As SolarWindow Technologies, Inc. (the “Company”)
previously reported, Light Quantum Energy Holdings (“LQE”) is party to that certain Stock Purchase Agreement between
Kalen Capital Corporation a company formed and existing under the laws of Alberta, Canada, and its
relevant subsidiaries ("KCC"), wholly-owned by Harmel S. Rayat ("Mr. Rayat") and LQE a company incorporated
and registered in the Cayman Islands, the outstanding voting securities of which are wholly-owned by Mr. Rhee and his common-law spouse
Seongae Ko (the “SPA”), pursuant to which LQE purchased from KCC and KCC sold to LQE (i) 32,984,331 shares of the company’s
common stock (ii) 16,780,167 cash only warrants to purchase up to 16,780,167 shares of the Company’s common stock and (iii) 1,781,750
cashless warrants to purchase up to 1,781,750 shares of the Company’s common stock, collectively, the securities described in clauses
(i), (ii) and (iii) are herein referred to as the “KCC SolarWindow Securities,” subject to the terms and conditions
of the SPA, including such terms and conditions relating to payment and operating restrictions. The foregoing summary of the material
terms of the SPA described above does not purport to be complete and is qualified in its entirety by reference to the full text of the
SPA, and the amendments thereto, which were previously filed by the Company. Please see Exhibits
99.1 and 99.2 to this report.
On May 16, 2022, KCC and Kalen Capital Holdings, LLC
(“KCH”)(collectively, “Kalen”), filed a Notice of Application-Without Notice, as amended on June
8, 2022, (the “Notice of Application”) in the Supreme Court of British Columbia (the “Court”) naming
Light Quantum Energy Holdings, Worldwide Stock Transfer, LLC (“WST”), SolarWindow Technologies, Inc., John Rhee, and
Seongae Ko as defendants (the “Defendants”).
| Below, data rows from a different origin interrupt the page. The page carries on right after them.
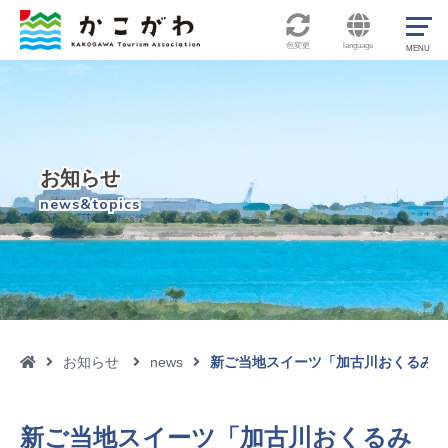
色変更
language
お知らせ
news&topics
お知らせ
news
新ご当地スイーツ「加古川おくるみお

新ご当地スイーツ「加古川おくるみ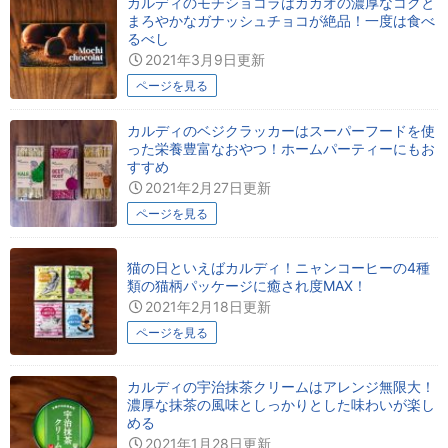
カルディのモチショコラはカカオの濃厚なコクと
まろやかなガナッシュチョコが絶品！一度は食べ
るべし
2021年3月9日更新
ページを見る
カルディのベジクラッカーはスーパーフードを使
った栄養豊富なおやつ！ホームパーティーにもお
すすめ
2021年2月27日更新
ページを見る
猫の日といえばカルディ！ニャンコーヒーの4種
類の猫柄パッケージに癒され度MAX！
2021年2月18日更新
ページを見る
カルディの宇治抹茶クリームはアレンジ無限大！
濃厚な抹茶の風味としっかりとした味わいが楽し
める
2021年1月28日更新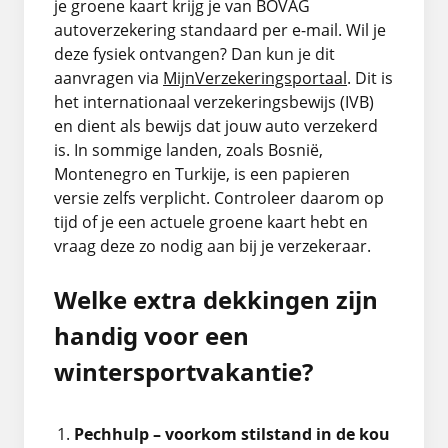
je groene kaart krijg je van BOVAG
autoverzekering standaard per e-mail. Wil je
deze fysiek ontvangen? Dan kun je dit
aanvragen via
MijnVerzekeringsportaal
. Dit is
het internationaal verzekeringsbewijs (IVB)
en dient als bewijs dat jouw auto verzekerd
is. In sommige landen, zoals Bosnië,
Montenegro en Turkije, is een papieren
versie zelfs verplicht. Controleer daarom op
tijd of je een actuele groene kaart hebt en
vraag deze zo nodig aan bij je verzekeraar.
Welke extra dekkingen zijn
handig voor een
wintersportvakantie?
Pechhulp – voorkom stilstand in de kou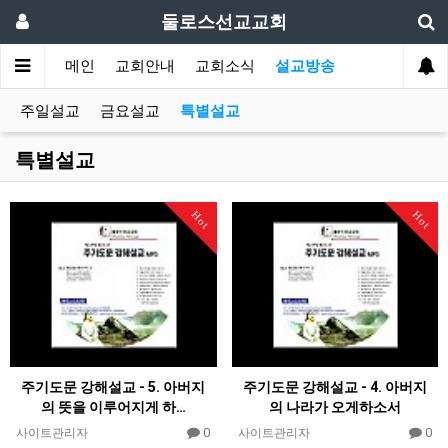
둘로스선교교회
메인
교회안내
교회소식
설교방송
주일설교
금요설교
특별설교
특별설교
Hot
Hot
주기도문 강해설교 - 5. 아버지
주기도문 강해설교 - 4. 아버지
의 뜻을 이루어지게 하…
의 나라가 오게하소서
0
0
사이트관리자
사이트관리자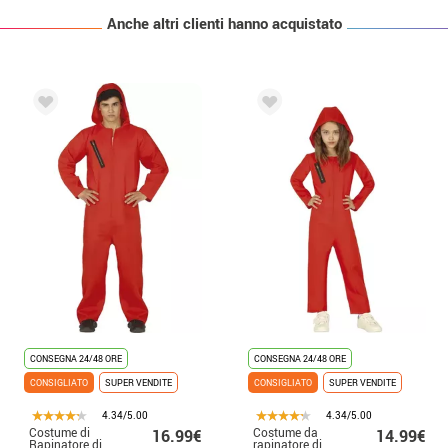
Anche altri clienti hanno acquistato
CONSEGNA 24/48 ORE
CONSEGNA 24/48 ORE
CONSIGLIATO
SUPER VENDITE
CONSIGLIATO
SUPER VENDITE
4.34/5.00
4.34/5.00
Costume di
Costume da
16.99€
14.99€
Rapinatore di
rapinatore di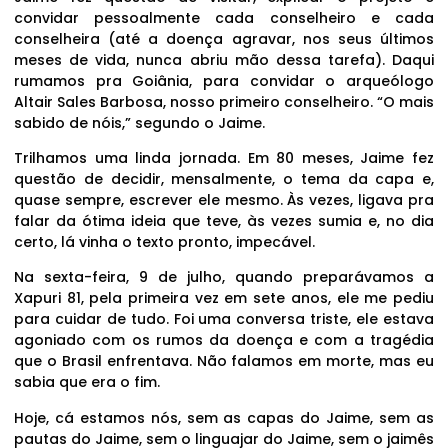
convidar pessoalmente cada conselheiro e cada
conselheira (até a doença agravar, nos seus últimos
meses de vida, nunca abriu mão dessa tarefa). Daqui
rumamos pra Goiânia, para convidar o arqueólogo
Altair Sales Barbosa, nosso primeiro conselheiro. “O mais
sabido de nóis,” segundo o Jaime.
Trilhamos uma linda jornada. Em 80 meses, Jaime fez
questão de decidir, mensalmente, o tema da capa e,
quase sempre, escrever ele mesmo. Às vezes, ligava pra
falar da ótima ideia que teve, às vezes sumia e, no dia
certo, lá vinha o texto pronto, impecável.
Na sexta-feira, 9 de julho, quando preparávamos a
Xapuri 81, pela primeira vez em sete anos, ele me pediu
para cuidar de tudo. Foi uma conversa triste, ele estava
agoniado com os rumos da doença e com a tragédia
que o Brasil enfrentava. Não falamos em morte, mas eu
sabia que era o fim.
Hoje, cá estamos nós, sem as capas do Jaime, sem as
pautas do Jaime, sem o linguajar do Jaime, sem o jaimês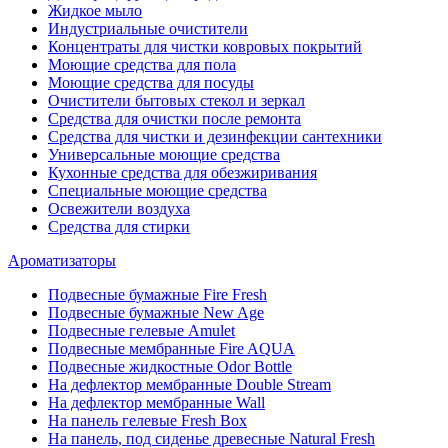
Жидкое мыло
Индустриальные очистители
Концентраты для чистки ковровых покрытий
Моющие средства для пола
Моющие средства для посуды
Очистители бытовых стекол и зеркал
Средства для очистки после ремонта
Средства для чистки и дезинфекции сантехники
Универсальные моющие средства
Кухонные средства для обезжиривания
Специальные моющие средства
Освежители воздуха
Средства для стирки
Ароматизаторы
Подвесные бумажные Fire Fresh
Подвесные бумажные New Age
Подвесные гелевые Amulet
Подвесные мембранные Fire AQUA
Подвесные жидкостные Odor Bottle
На дефлектор мембранные Double Stream
На дефлектор мембранные Wall
На панель гелевые Fresh Box
На панель, под сиденье древесные Natural Fresh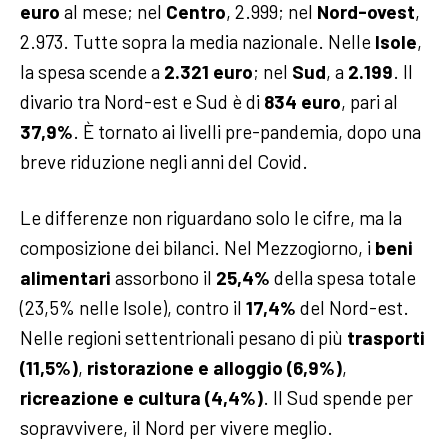
euro
al mese; nel
Centro
, 2.999; nel
Nord-ovest
,
2.973. Tutte sopra la media nazionale. Nelle
Isole
,
la spesa scende a
2.321 euro
; nel
Sud
, a
2.199
. Il
divario tra Nord-est e Sud è di
834 euro
, pari al
37,9%
. È tornato ai livelli pre-pandemia, dopo una
breve riduzione negli anni del Covid.
Le differenze non riguardano solo le cifre, ma la
composizione dei bilanci. Nel Mezzogiorno, i
beni
alimentari
assorbono il
25,4%
della spesa totale
(23,5% nelle Isole), contro il
17,4%
del Nord-est.
Nelle regioni settentrionali pesano di più
trasporti
(11,5%)
,
ristorazione e alloggio (6,9%)
,
ricreazione e cultura (4,4%)
. Il Sud spende per
sopravvivere, il Nord per vivere meglio.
The relief the plaintiffs seek includes, but is not limited to, the transfer
of the KCC SolarWindow Securities to KCC, damages against LQE for breach of the SPA, an
interlocutory injunction a) preventing the defendants, until further court order, from taking actions or entering into transactions concerning
the KCC SolarWindow Securities; b) enjoining LQE, John Rhee and Seongae Ko from exercising any
shareholder rights associated with the KCC SolarWindow Securities, including, but not limited to i) selling their interest in any of
the KCC SolarWindow Securities’ ii) exercising voting rights associated with the KCC SolarWindow Securities; iii) appointing or
removing directors; iv) exercising the warrants; and v) appointing signatories for bank accounts of the Company.
Also on May 16, 2022, on Order Made After Application,
the Court ordered that LQE, John Rhee, Seongae Ko, WST and the Company be enjoined from taking actions or entering into transactions
concerning the KCC SolarWindow Securities or dealing in such a manner as to reduce the value of
the KCC SolarWindow Securities; and further, that LQE, John Rhee, Seongae Ko are enjoined from item b(i) through b(v) described
in the preceding paragraph.
On June 9, 2022, the Company was served the Notice of
Civil Claim dated May 16, 2022, and related Notice of Application and Order Made After Application, copies of which are attached to this
report as Exhibit 99.3.
The foregoing
summary of the Notice of Application, Order Made After Application and Notice of Civil Claim does
not purport to be complete and is qualified in its entirety by reference to the full text of the Notice of Application, Order Made
After Application and Notice of Civil Claim which are filed herewith by the Company as Exhibit
99.3, to this report.
The Company is in the process of reviewing the Notice
of Civil Claim, the Notice of Application and the Order Made After Application so as to determine what response if any may be required.